To install please run:
pip install git+https://github.com/AntoineSimoulin/pytree
Data must be in the str
format as detailed in the example below:
from pytree.data import prepare_input_from_constituency_tree
parse_tree_example = '(TOP (S (NP (_ I)) (VP (_ saw) (NP (_ Sarah)) (PP (_ with) (NP (_ a) (_ telescope)))) (_ .)))'
input_test, head_idx_test, head_idx_r_test, head_idx_l_test = prepare_input_from_constituency_tree(parse_tree_example)
print(input_test)
# ['[CLS]', 'I', 'saw', 'Sarah', 'with', 'a', 'telescope', '.', '[S]', '[S]', '[VP]', '[VP]', '[PP]', '[NP]']
print(head_idx_test)
# [0, 9, 11, 11, 12, 13, 13, 8, 0, 8, 9, 10, 10, 12]
print(head_idx_r_test)
# [0, 1, 1, 0, 1, 1, 0, 0, 0, 1, 0, 1, 0, 0]
print(head_idx_l_test)
# [0, 0, 0, 1, 0, 0, 1, 1, 0, 0, 1, 0, 1, 1]
Data must be in the conll-X
format as detailed in the example below:
from pytree.data import prepare_input_from_dependency_tree
parse_tree_example = """1 I _ _ _ _ 2 nsubj _ _
2 saw _ _ _ _ 0 root _ _
3 Sarah _ _ _ _ 2 dobj _ _
4 with _ _ _ _ 2 prep _ _
5 a _ _ _ _ 6 det _ _
6 telescope _ _ _ _ 4 pobj _ _
7 . _ _ _ _ 2 punct _ _
"""
input_test, head_idx_test = prepare_input_from_dependency_tree(parse_tree_example)
print(input_test)
# ['[CLS]', 'I', 'saw', 'Sarah', 'with', 'a', 'telescope', '.']
print(head_idx_test)
# [0, 2, 0, 2, 2, 6, 4, 2]
You may encode the word with GloVe emebddings :
from pytree.data.glove_tokenizer import GloveTokenizer
glove_tokenizer = GloveTokenizer(glove_file_path='./glove.6B.300d.txt', vocab_size=10000)
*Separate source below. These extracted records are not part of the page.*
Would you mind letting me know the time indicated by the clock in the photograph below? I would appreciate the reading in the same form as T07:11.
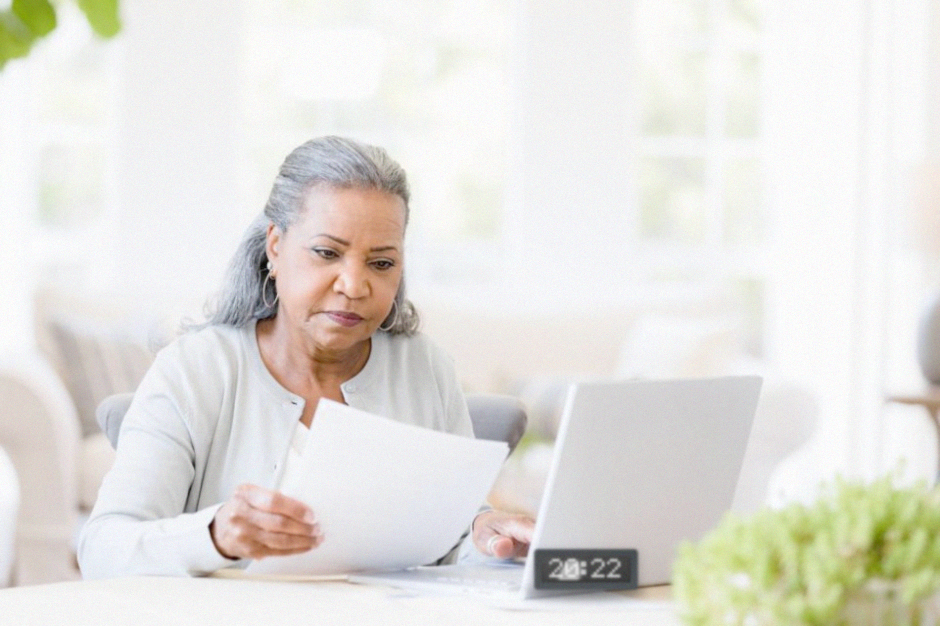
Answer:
T20:22
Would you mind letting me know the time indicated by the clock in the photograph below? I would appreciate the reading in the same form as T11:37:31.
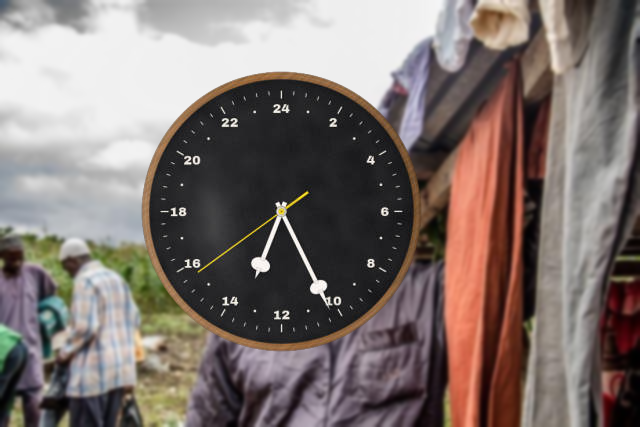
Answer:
T13:25:39
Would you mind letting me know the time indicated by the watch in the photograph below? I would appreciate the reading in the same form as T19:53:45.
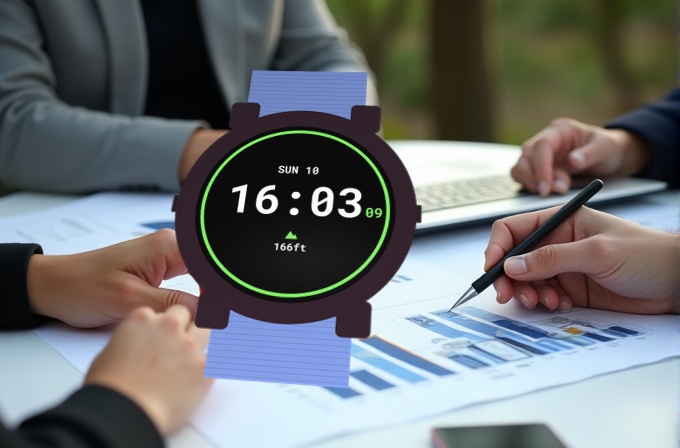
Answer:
T16:03:09
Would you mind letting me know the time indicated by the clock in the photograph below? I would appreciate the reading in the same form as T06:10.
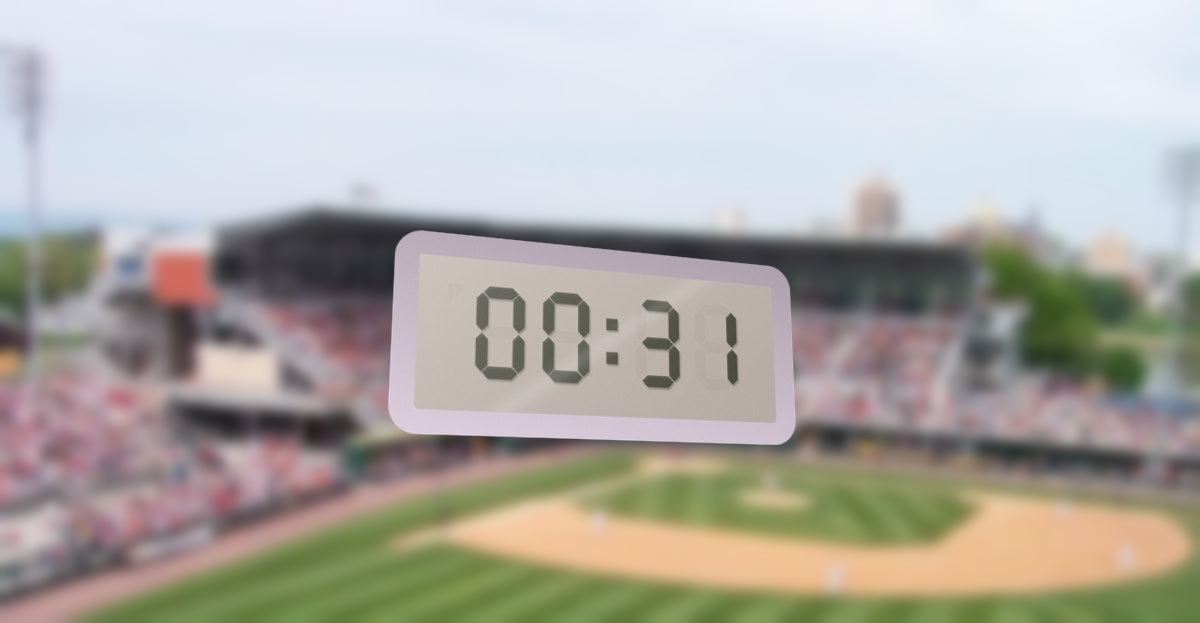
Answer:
T00:31
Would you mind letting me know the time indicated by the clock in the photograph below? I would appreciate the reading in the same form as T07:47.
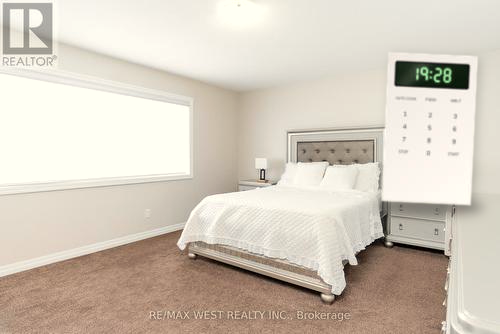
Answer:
T19:28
input_test = glove_tokenizer.convert_tokens_to_ids(input_test)
print(input_test)
# [1, 1, 824, 1, 19, 9, 1, 4]
Then prepare the data:
from pytree.data.utils import build_tree_ids_n_ary
tree_ids_test, tree_ids_test_r, tree_ids_test_l = build_tree_ids_n_ary(head_idx_test, head_idx_r_test, head_idx_l_test)
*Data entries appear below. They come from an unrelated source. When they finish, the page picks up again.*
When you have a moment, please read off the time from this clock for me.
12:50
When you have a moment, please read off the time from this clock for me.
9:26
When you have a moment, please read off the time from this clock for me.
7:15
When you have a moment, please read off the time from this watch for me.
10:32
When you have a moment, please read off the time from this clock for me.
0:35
inputs = {'input_ids': torch.tensor(input_test).unsqueeze(0),
'tree_ids': torch.tensor(tree_ids_test).unsqueeze(0),
'tree_ids_r': torch.tensor(tree_ids_test_r).unsqueeze(0),
'tree_ids_l': torch.tensor(tree_ids_test_l).unsqueeze(0)}
And apply the model:
from pytree.models import NaryConfig, NaryTree
config = NaryConfig()
tree_encoder = NaryTree(config)
(h, c), h_root = tree_encoder(inputs)
print(h)
# tensor([[[ 0.0000, 0.0000, 0.0000, ..., 0.0000, 0.0000, 0.0000],
# [ 0.0113, -0.0066, 0.0089, ..., 0.0064, 0.0076, -0.0048],
# [ 0.0110, -0.0073, 0.0110, ..., 0.0070, 0.0046, -0.0049],
# ...,
# [ 0.0254, -0.0138, 0.0224, ..., 0.0131, 0.0148, -0.0143],
# [ 0.0346, -0.0172, 0.0281, ..., 0.0140, 0.0198, -0.0267],
# [ 0.0247, -0.0126, 0.0201, ..., 0.0116, 0.0162, -0.0184]]],
# grad_fn=<SWhereBackward>)
print(h_root.shape)
# torch.Size([150])
We also provide a full demonstration with the SICK dataset and batched processing in the examples folder.